## Assignment
Rewrite the section of the CRA update text between "The proposal would" and "wholesale regulatory revamp.", inclusive, swapping every "proposal" for "plan".

Passage shown: Begin

Stories Driving the Week
Joint CRA Update Begins to Take Shape
The FDIC, Federal Reserve and the OCC this week proposed a new joint rule to update the regulations implementing the Community Reinvestment Act.
Here’s What BPI is Saying: Katie Collard, BPI senior vice president and associate general counsel, issued the following statement in response to the release of the proposal Thursday:
“We look forward to reviewing the proposal in detail and submitting comments during the rulemaking process. At first glance we are encouraged by the agencies’ efforts to make CRA evaluation more objective, transparent and predictable and to clarify and expand the types of activities that qualify for CRA credit. BPI supports a coordinated interagency approach to CRA reform and appreciates the agencies’ effort to achieve a framework that better serves low- to moderate-income and underserved minority communities. It is incumbent upon the banking agencies to arrive at a final rule that applies CRA standards consistently to all banks. The final rule should also further incentivize the adoption of financial inclusion programs, such as Bank On certified accounts, by giving banks clarity on how these programs will be treated under the CRA framework.”
The proposal would aim to expand access to credit and financial services in low- and moderate-income communities, provide consistency in the benchmarks regulators use to evaluate retail lending and community development financing, and tailor CRA evaluations and data collection to bank size and business models. It would also update CRA assessment areas to address increasing use of mobile and digital banking.
Like any 700-page proposal, the devil could lurk in the details and so industry’s support remains uncertain, and even elected officials have posited that legislative reforms to the CRA could be more effective than a wholesale regulatory revamp.

Passage shown: End
Given information: Begin

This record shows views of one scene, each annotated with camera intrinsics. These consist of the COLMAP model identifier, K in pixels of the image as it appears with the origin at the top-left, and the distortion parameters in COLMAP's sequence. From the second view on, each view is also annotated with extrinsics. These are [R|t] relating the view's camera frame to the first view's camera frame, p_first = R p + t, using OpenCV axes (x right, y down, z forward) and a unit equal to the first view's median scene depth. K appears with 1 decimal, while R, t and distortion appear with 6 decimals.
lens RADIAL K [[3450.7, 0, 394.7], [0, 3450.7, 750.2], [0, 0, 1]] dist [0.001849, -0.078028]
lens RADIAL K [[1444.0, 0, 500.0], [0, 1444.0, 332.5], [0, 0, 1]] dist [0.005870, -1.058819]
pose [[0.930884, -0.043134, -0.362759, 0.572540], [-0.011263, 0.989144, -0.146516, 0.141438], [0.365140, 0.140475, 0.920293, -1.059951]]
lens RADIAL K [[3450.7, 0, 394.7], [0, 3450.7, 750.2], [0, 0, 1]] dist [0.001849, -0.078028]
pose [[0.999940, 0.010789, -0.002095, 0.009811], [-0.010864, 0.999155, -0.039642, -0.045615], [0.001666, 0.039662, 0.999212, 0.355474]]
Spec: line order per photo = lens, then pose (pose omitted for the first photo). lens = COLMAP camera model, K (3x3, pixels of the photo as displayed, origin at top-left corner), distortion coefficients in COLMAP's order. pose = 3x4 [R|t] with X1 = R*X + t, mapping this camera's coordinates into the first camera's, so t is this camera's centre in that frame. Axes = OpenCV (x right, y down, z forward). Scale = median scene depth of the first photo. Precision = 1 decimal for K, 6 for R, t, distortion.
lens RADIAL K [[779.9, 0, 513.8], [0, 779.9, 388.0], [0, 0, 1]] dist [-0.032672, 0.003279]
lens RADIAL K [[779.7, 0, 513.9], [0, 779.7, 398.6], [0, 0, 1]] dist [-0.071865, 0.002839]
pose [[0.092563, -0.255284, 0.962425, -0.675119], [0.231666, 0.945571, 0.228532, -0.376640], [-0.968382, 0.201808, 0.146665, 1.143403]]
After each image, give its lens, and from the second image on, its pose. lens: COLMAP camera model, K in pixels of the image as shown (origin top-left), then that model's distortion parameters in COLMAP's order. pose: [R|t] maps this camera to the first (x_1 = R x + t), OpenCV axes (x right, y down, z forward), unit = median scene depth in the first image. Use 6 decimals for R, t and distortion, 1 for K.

Given information: End

## Written answer
The plan would aim to expand access to credit and financial services in low- and moderate-income communities, provide consistency in the benchmarks regulators use to evaluate retail lending and community development financing, and tailor CRA evaluations and data collection to bank size and business models. It would also update CRA assessment areas to address increasing use of mobile and digital banking.
Like any 700-page plan, the devil could lurk in the details and so industry’s support remains uncertain, and even elected officials have posited that legislative reforms to the CRA could be more effective than a wholesale regulatory revamp.